TASK ITEM A
Quote the Pirate Party article word for word between "Despite the name, the" and "data protection laws.", inclusive.
TASK ITEM B
Extend the article on the Pirate Party's tech policies, starting after its final sentence.

READING TEXT
Election 2010: Pirate Party on tech
We look at what the most tech-focused of the political parties has to offer ahead of the 2010 general election.
When the Pirate Party first officially launched in the UK last year, it would have been easy to pass off it off as a niche group focusing on very specific topics.
But then the Digital Britain report started picking up speed, eventually snowballing into the controversial Digital Economy Bill, which sparked protests, and anger from industry players and opposition politicians alike.
The bill, as well as high-profile file-sharing cases, have helped push piracy into the headlines - and given the fledgling UK party a good boost, giving there voice some volume over the less tech-savvy parties.
Despite the name, the Pirate Party isn't just about file sharing. Yes, it wants to ensure a right to file share, as well as format shift - such as moving songs from CDs to iPods, which is currently technically illegal.
It also wants to cut copyright from 70 years to 10 and put labels on products to warn of the "defect" of DRM, but it isn't all about tech. The party also would like to reform patent law around pharmaceuticals.
On top of that, the party would ban spying on communications, end "compulsory ID cards" and toughen up data protection laws.
Unlike it's fellow parties, the Pirate Party has not promised super-fast broadband, but said it would see connections ensured in harder to reach rural locations, as well as ensure people get what they pay for, by taking on misleading advertising.
"We will solve the problem of false and misleading advertising of internet speeds by giving customers a new right to pay only for the fraction of the claimed broadband speed that the provider actually delivers, so if you sign up for an 8Mbps connection and only receive 2Mbps, you would only have to pay a quarter of the agreed price," its manifesto says.
Perhaps unsurprisingly, the Pirate Party is pretty good at using the web to campaign. Its official Twitter feed has roughly 3,500 followers, but there are also feeds for party leader Andrew Robinson, as well as local Pirate areas. More importantly, it's a very active feed, with constant posts, responses and retweets.

DATASET CONTENT
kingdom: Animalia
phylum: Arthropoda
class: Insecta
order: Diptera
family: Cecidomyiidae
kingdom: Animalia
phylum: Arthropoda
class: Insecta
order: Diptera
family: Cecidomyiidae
* * *
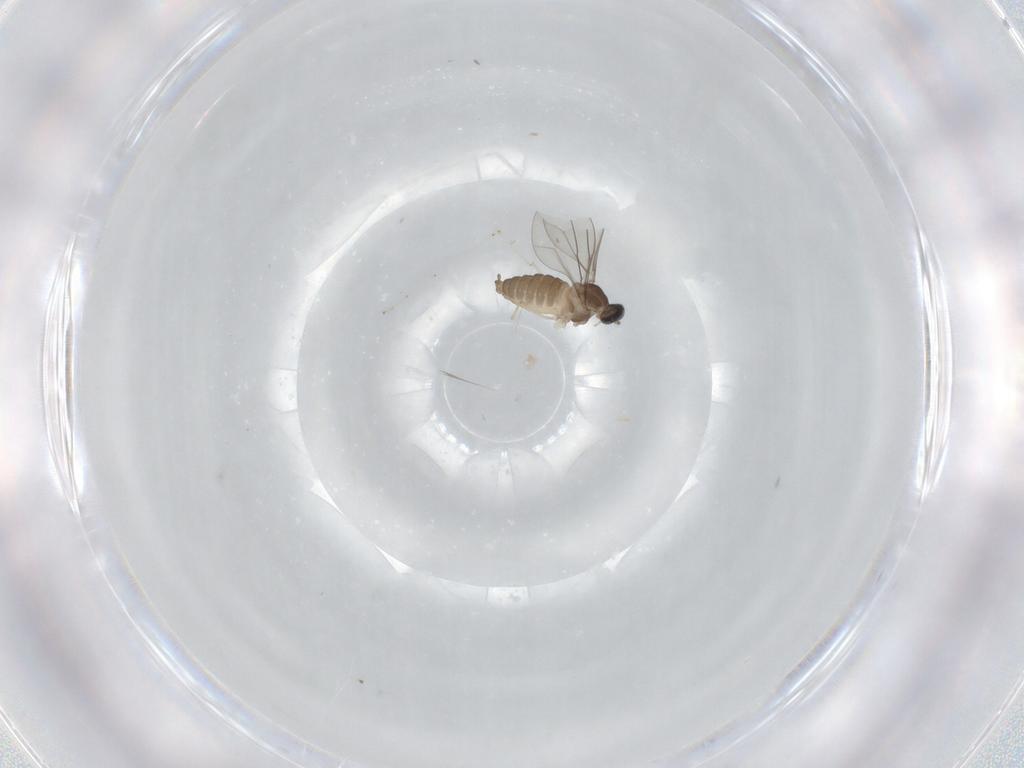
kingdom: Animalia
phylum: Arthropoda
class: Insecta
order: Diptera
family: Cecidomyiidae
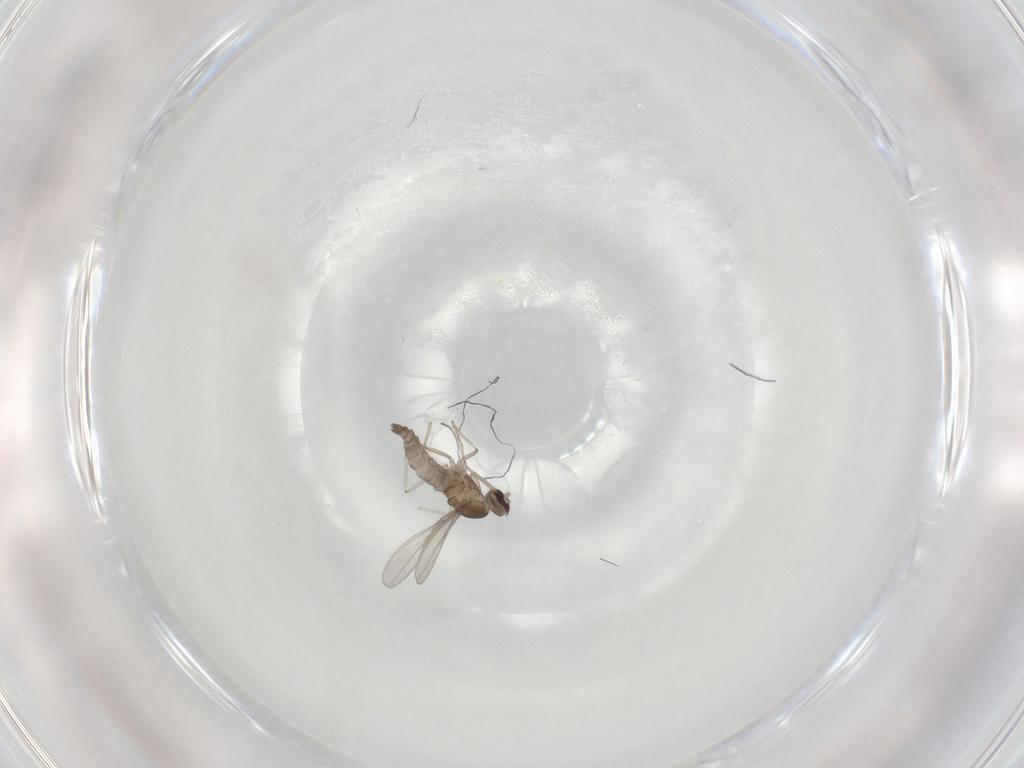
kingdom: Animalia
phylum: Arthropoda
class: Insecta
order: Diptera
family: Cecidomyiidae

WRITTEN RESPONSE A
Despite the name, the Pirate Party isn't just about file sharing. Yes, it wants to ensure a right to file share, as well as format shift - such as moving songs from CDs to iPods, which is currently technically illegal.
It also wants to cut copyright from 70 years to 10 and put labels on products to warn of the "defect" of DRM, but it isn't all about tech. The party also would like to reform patent law around pharmaceuticals.
On top of that, the party would ban spying on communications, end "compulsory ID cards" and toughen up data protection laws.

WRITTEN RESPONSE B
Same goes for the Pirate website and blog. It's constantly being updated, and features podcasts, links to social networking sites, YouTube videos and perhaps most importantly, actual real member comments on blog posts and in the active forum.
Unlike the bigger parties, the Pirates actually want a bit of debate and don't mind letting disagreement show publically.
How will it all work out for them? Expect the party to ramp up its online campaigning over the next month, and we'll see just how powerful social networking can be when it comes to getting to word out.
But with just 10 candidates, keep in mind that the goal isn't so much to get elected but to get their ideas heard alongside industry lobby groups. So look for Pirates to get quoted in newspaper articles and to lobby on very specific issues, namely the Digital Economy Bill.
For fun, memorise the manifesto, and see how many of the ideas get picked up by the Tories and Lib Dems as those parties look for ammunition against Labour. Okay, election games aren't that much fun, we admit.
The 10 candidates have only just been announced, but they're all highly-technical types.
The most prolific online so far has been party leader Andrew Robinson, as he's simply been at it the longest, as he was named head of the Pirate Party last year.